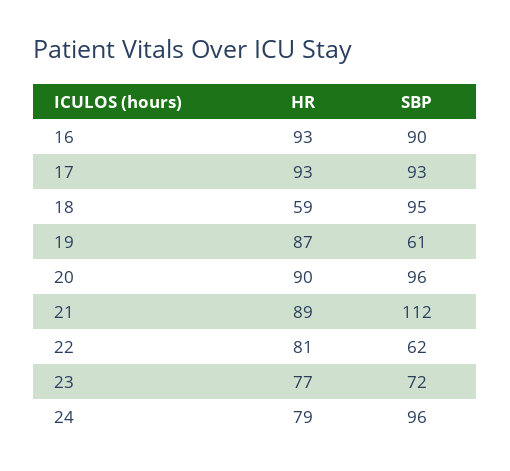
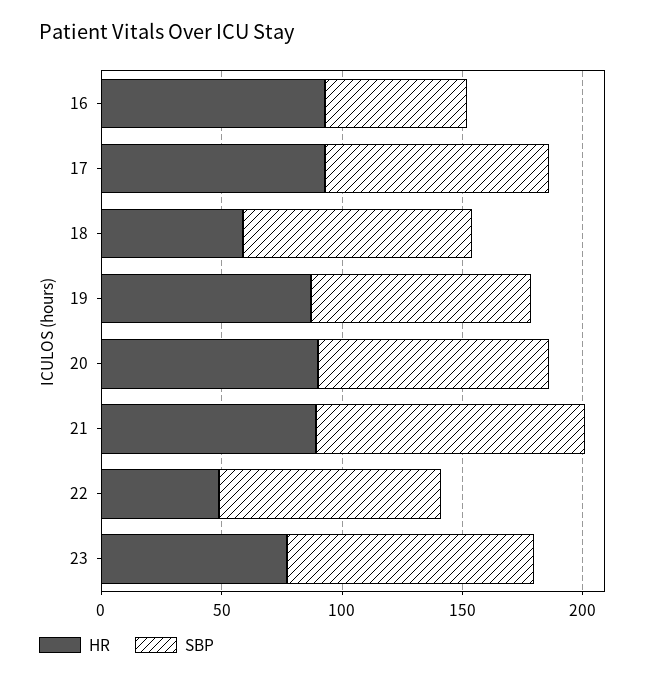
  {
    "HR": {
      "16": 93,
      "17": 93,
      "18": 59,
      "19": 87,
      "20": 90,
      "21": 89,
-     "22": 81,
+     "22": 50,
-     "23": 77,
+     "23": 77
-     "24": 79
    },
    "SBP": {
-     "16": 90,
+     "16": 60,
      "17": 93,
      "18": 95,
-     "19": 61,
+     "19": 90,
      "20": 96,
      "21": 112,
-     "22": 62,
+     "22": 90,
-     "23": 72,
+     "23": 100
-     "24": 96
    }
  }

──────────────────────────────

WHAT THE EXERCISE ASKS:
Copy all the material exactly; omit images.

EXERCISE OUTPUT:
  {
    "HR": {
      "16": 93,
      "17": 93,
      "18": 59,
      "19": 87,
      "20": 90,
      "21": 89,
-     "22": 81,
+     "22": 50,
-     "23": 77,
+     "23": 77
-     "24": 79
    },
    "SBP": {
-     "16": 90,
+     "16": 60,
      "17": 93,
      "18": 95,
-     "19": 61,
+     "19": 90,
      "20": 96,
      "21": 112,
-     "22": 62,
+     "22": 90,
-     "23": 72,
+     "23": 100
-     "24": 96
    }
  }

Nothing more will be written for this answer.